Are you a fan of wearing prints? Do you gravitate towards certain ones?
I think most of my adult life I’ve worn solid colors. One memory I’ve had of wearing prints was when I wore sheer, button-ups of mixed prints in high school; Wet Seal was the place to shop at the mall in the 90’s. I also remember wearing a Betsey Johnson dress in my twenties; it was white, off the shoulder, and it had black polka dots all over it.
Whenever I try to figure out what to wear with my pinafore dresses I frown at my boring RTW selection of tops and t-shirts. I see so many sewists on IG who have made garments in prints that are colorful and in your face. I would balk on clicking big prints to add to my shopping cart because wasn’t there a rule that said somewhere, if you’re petite in build a large print could overwhelm your frame?
Have you heard of the phrase, “print matching”? As a beginner sewist this phrase is terrifying to me. I know most people wouldn’t care, but I think of my mom and other experienced sewists who would probably look at my seams and see how the print ran.
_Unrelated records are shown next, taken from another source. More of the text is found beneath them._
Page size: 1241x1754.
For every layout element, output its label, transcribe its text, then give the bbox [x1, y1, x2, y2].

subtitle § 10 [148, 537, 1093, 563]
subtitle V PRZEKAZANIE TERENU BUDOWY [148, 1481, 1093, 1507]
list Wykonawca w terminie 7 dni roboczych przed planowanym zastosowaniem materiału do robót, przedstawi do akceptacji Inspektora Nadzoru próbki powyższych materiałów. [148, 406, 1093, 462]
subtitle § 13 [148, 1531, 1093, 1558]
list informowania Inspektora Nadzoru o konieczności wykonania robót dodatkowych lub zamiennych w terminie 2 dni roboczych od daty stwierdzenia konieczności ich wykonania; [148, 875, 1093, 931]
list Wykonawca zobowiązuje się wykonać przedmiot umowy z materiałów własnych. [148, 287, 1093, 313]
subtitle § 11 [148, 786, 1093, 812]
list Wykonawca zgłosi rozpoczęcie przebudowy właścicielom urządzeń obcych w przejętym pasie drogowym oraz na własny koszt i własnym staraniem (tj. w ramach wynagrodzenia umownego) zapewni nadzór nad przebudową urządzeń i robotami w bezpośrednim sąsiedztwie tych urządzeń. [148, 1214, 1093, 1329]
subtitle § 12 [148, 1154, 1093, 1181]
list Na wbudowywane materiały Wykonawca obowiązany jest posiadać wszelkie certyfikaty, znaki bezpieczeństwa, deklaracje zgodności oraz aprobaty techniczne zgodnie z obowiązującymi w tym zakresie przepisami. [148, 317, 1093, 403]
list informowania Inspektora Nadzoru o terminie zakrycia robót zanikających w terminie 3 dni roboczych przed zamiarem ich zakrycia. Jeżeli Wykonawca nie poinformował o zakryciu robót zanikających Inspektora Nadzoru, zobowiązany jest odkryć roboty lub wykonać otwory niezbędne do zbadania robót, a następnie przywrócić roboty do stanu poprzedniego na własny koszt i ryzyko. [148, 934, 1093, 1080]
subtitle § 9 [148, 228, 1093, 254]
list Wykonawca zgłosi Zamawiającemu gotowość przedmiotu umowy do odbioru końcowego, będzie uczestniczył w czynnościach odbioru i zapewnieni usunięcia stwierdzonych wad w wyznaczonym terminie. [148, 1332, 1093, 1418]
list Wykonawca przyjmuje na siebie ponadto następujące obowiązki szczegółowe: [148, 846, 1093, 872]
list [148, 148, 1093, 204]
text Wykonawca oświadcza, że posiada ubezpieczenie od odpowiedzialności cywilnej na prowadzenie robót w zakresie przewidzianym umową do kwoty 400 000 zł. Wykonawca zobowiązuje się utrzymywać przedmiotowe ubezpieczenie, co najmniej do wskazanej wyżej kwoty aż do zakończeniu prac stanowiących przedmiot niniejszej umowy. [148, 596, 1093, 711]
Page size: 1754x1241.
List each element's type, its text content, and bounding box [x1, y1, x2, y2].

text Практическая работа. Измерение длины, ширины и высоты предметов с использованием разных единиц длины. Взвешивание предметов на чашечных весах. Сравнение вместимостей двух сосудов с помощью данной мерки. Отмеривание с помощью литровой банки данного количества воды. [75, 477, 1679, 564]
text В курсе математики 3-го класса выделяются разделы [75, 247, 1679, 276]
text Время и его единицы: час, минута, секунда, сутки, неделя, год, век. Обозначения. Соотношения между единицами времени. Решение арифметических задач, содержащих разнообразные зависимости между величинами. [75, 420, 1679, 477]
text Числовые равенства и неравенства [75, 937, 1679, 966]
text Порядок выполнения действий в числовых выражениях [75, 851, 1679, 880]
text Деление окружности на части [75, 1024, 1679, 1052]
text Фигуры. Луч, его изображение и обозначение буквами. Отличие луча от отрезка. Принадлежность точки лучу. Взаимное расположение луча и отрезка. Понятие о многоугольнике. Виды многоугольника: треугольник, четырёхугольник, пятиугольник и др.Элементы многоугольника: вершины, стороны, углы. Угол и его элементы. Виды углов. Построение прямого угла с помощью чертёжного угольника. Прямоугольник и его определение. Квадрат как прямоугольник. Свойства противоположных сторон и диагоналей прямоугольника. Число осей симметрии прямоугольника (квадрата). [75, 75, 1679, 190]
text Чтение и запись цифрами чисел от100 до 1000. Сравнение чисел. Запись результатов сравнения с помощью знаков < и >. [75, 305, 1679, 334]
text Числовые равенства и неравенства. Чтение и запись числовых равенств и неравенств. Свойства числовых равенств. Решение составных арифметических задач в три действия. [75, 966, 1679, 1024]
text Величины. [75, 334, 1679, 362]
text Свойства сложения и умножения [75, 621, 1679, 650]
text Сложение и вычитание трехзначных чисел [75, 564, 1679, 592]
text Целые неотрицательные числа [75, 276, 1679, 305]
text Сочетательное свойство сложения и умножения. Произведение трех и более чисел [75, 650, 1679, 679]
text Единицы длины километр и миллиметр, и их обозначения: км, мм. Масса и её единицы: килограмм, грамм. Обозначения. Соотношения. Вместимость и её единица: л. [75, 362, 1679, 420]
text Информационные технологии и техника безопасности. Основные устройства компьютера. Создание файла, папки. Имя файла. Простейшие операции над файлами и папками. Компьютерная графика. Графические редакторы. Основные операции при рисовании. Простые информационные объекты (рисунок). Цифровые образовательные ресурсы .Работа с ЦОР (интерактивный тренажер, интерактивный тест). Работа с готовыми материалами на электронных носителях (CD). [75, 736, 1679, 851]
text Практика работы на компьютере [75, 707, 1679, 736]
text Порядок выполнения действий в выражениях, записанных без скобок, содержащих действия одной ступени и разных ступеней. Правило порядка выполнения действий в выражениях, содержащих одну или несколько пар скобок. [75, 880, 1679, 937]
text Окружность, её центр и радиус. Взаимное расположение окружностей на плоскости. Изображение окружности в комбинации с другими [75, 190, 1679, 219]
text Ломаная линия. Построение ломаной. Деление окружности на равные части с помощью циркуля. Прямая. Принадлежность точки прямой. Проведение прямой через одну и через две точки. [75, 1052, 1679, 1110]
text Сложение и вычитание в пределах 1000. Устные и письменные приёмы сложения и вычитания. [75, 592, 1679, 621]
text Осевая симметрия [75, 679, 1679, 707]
My sewing goal this year is to sew three each of patterns I’ve made before and of new patterns I will work with.
Last July I made B6318:
A high school friend of mine was getting married; her wedding had been already postponed twice due to the pandemic. I honestly debated on whether or not to go because I dislike having to figure out what to wear. In the end I decided we should go because she had always been good about keeping in touch. I looked online for a dress but none spoke out to me. I Google’d “easy dress patterns for wedding guests” and found B6318.
Now I can’t remember how much time I had to make this first version – a month or less most likely. It isn’t perfect – you can’t tell from this photo of course – but I was comfortable in the cotton broadcloth as it was a warm day in San Mateo.
Second Run at It
After the success of my M7969, I was motivated to dig out this WIP and finish it. The pieces of B6318 were sitting around for months because of the paralyzed fear of pattern matching due to me being a perfectionist and overthinking everything all the time.
Full disclosure: My mama helped me cut out most of the pieces after I had asked her to show me how to print match.
I have the bodice pieces sewn together and the sashes attached.
Modifications So Far
I am short-waisted because I have an hourglass figure. RTW dresses that have a fitted waistline are too long in that area for me.
The Incorrect Way
After the first version, I found I hadn’t measured my back length correctly. I had had my oldest measure from the bottom of my hairline to my natural waist.
The waist of the blue dress hits around my belly button; you can’t tell in the picture because the sashes hide it all.
The Proper Way
The correct way to measure this is from the bottom of your neck to your natural waist. I then retraced the bodice pieces and shortened them according to the new measurement.
Originally, the pattern has you make single-sided sashes where you can actually see the 5/8″ hems on the wrong sides. I had read reviews of B6318 and one sewist made her sashes double-sided. I did this both times.
However, because I had shortened the bodice even more for this gingham version, I realized I had to take off width, not length, from them. I took off at least an inch of width from each of the long sides of the sashes. Note: I can probably take off a little more when I make a third one of this dress.
A view of the neck facings inside. That bottom seam is 1/4″ turned under and then stitched. Like the technique I had used for M7969, I basted that measurement first and then ironed it.
Here you see the center back of the skirt. Remember the dreaded pattern matching? Not bad, huh?
The back of the skirt is in two pieces. One was laid out right side up while the other right side down on top. I made sure at the edges, the gingham lines lined up appropriately.
I’m excited that this second version will be under my belt soon. I feel relaxed while making this dress since I’m not on a deadline. I also am feeling more experienced. Yay for my feet being comfortable in the shallow end of the pool of sewing with prints!
Well, until our next chat, I bid you farewell. Take care and TTYS.